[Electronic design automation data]
# # # #
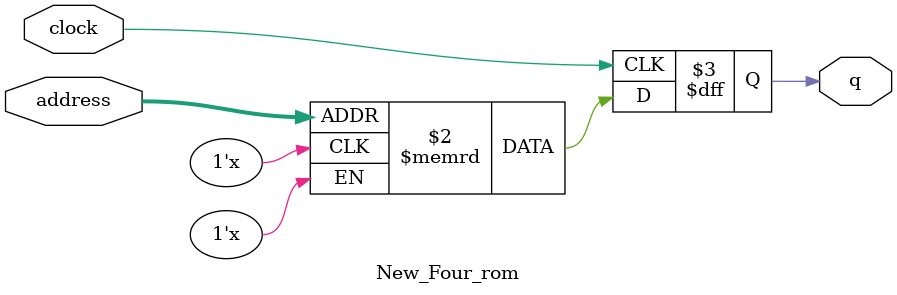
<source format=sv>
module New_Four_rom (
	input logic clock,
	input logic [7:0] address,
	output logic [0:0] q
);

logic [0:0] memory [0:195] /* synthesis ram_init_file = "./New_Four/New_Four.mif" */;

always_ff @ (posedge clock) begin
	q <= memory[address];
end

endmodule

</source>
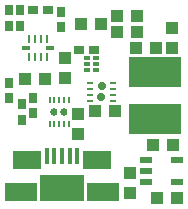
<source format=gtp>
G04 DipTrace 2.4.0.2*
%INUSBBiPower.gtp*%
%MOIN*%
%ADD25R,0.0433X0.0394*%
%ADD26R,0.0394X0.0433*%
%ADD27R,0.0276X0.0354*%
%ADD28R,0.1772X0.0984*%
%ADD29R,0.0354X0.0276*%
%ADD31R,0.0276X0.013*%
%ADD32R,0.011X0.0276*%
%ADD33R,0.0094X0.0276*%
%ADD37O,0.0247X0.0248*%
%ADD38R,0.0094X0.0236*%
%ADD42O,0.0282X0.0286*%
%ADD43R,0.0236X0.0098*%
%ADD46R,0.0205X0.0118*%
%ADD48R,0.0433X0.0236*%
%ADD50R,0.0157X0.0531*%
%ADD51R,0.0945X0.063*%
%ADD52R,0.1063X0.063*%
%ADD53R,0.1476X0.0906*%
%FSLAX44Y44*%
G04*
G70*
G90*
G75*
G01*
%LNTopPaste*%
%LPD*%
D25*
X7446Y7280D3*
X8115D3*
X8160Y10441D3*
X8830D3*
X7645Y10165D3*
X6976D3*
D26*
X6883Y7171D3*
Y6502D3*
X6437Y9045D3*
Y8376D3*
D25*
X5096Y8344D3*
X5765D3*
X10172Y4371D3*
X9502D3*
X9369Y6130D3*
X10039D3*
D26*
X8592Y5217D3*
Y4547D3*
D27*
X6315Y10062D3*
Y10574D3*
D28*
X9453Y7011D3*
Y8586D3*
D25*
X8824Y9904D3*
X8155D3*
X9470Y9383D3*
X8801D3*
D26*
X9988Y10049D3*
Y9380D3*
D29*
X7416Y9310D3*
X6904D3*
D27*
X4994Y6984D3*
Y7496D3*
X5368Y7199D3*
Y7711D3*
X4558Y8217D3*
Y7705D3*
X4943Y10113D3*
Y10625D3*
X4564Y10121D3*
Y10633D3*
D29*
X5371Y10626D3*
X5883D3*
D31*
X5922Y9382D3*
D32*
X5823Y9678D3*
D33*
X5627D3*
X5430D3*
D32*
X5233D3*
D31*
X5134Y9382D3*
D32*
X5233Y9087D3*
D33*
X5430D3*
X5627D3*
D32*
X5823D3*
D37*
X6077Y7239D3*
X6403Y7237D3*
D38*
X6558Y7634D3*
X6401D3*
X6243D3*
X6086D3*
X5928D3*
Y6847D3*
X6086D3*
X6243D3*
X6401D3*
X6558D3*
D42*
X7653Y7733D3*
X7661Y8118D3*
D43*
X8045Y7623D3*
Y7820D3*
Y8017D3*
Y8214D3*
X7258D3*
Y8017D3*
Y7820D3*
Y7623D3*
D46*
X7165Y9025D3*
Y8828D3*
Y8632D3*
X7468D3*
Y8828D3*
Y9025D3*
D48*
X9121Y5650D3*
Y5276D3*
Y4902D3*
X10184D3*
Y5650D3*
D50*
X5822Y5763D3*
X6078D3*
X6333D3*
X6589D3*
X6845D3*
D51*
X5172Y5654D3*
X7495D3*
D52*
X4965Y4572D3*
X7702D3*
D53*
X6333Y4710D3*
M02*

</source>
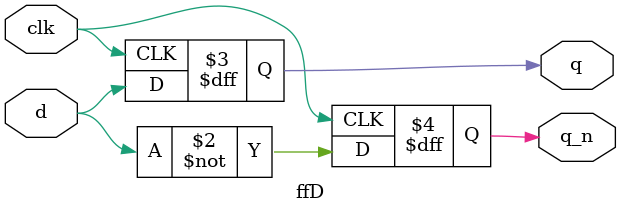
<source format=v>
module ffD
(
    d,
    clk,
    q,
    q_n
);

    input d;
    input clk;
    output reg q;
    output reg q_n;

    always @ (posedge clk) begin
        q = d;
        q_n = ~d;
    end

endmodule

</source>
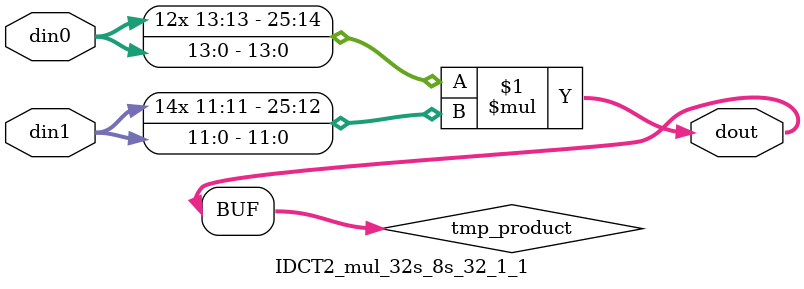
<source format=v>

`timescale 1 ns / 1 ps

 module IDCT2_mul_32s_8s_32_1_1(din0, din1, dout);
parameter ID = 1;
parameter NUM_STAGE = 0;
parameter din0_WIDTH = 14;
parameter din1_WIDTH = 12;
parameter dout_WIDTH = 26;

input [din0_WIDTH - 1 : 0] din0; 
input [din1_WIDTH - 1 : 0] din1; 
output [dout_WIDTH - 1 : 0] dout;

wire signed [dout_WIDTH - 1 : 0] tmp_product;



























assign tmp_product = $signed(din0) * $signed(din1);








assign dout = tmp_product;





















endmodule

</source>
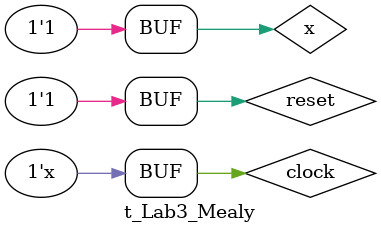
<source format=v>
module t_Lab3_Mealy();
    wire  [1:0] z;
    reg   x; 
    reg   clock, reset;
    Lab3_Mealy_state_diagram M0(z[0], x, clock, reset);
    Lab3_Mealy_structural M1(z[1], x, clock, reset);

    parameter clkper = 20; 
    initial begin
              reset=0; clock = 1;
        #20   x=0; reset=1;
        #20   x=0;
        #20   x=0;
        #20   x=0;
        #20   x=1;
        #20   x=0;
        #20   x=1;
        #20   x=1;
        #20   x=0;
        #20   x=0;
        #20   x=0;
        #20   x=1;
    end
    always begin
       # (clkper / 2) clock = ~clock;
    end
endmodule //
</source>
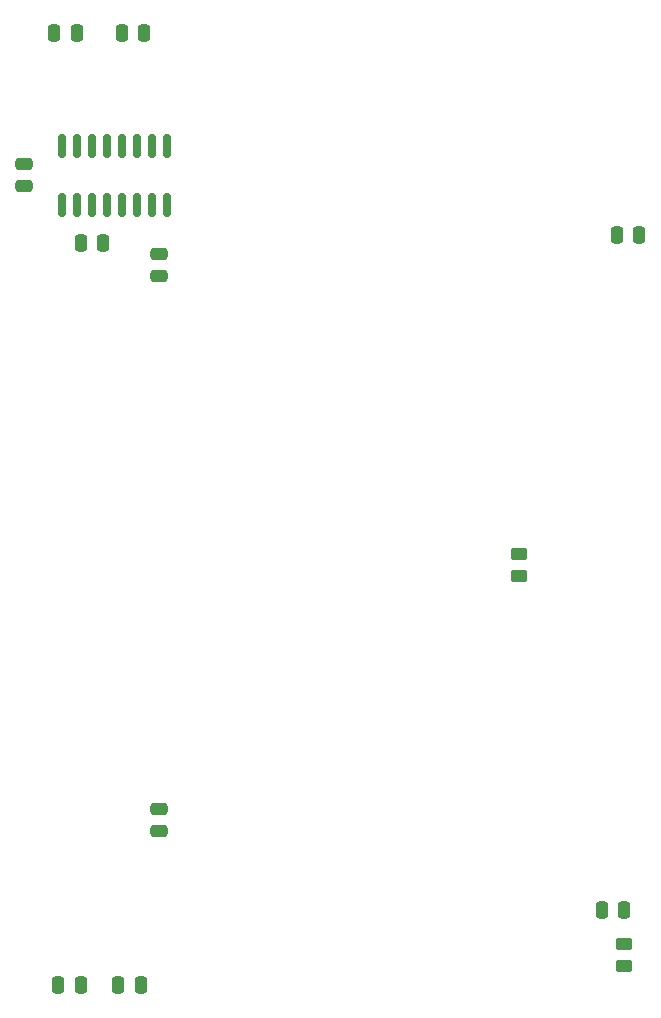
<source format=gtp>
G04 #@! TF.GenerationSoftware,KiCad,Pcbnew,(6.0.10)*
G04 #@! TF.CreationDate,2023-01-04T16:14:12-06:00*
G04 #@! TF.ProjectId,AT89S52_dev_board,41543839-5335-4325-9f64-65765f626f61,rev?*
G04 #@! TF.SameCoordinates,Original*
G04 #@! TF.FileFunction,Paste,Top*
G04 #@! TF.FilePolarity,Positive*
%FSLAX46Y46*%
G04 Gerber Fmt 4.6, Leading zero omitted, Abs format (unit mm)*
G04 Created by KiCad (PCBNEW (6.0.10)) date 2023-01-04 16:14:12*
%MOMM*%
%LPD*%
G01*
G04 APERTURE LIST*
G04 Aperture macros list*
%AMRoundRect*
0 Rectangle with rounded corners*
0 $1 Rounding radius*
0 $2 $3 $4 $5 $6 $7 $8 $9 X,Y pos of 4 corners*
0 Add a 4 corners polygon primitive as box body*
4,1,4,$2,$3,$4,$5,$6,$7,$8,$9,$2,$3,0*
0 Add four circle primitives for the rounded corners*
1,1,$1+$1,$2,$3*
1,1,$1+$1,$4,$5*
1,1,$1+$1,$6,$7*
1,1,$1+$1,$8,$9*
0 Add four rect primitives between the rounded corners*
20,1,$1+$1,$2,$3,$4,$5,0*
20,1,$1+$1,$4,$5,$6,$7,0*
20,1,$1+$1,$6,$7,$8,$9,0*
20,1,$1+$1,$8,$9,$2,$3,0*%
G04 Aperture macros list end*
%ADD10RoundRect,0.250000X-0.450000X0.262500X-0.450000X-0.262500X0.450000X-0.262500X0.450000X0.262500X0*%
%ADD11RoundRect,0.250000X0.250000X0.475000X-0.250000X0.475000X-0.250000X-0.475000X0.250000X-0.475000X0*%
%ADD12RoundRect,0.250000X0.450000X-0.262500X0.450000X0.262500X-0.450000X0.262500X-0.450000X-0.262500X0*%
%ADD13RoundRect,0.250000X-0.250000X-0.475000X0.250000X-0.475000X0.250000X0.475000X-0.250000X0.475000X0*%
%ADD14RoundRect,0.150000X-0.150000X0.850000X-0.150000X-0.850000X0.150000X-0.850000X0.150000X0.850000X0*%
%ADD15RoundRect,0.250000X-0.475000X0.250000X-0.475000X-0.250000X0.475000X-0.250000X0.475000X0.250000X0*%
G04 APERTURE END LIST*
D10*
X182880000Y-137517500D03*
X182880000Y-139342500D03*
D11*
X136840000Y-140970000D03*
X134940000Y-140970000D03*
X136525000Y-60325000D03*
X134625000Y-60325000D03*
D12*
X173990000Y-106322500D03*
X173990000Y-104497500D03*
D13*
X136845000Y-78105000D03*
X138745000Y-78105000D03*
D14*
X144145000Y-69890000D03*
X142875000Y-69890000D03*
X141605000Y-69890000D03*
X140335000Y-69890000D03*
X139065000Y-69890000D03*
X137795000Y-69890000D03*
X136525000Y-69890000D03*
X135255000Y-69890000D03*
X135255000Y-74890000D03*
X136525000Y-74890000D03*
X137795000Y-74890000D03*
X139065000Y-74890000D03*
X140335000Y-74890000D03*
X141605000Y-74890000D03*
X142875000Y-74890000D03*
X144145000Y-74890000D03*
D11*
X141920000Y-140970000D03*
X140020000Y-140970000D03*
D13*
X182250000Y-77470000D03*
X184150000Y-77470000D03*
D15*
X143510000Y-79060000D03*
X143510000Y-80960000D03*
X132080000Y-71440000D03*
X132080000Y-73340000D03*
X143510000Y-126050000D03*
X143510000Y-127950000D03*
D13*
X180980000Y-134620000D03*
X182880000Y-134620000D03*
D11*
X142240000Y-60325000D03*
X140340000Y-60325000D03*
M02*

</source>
# # # #
§ **Written task**: Tell how many lines of the data above hold the string "KiCad". The number alone is the answer.

§ **Written response**: 2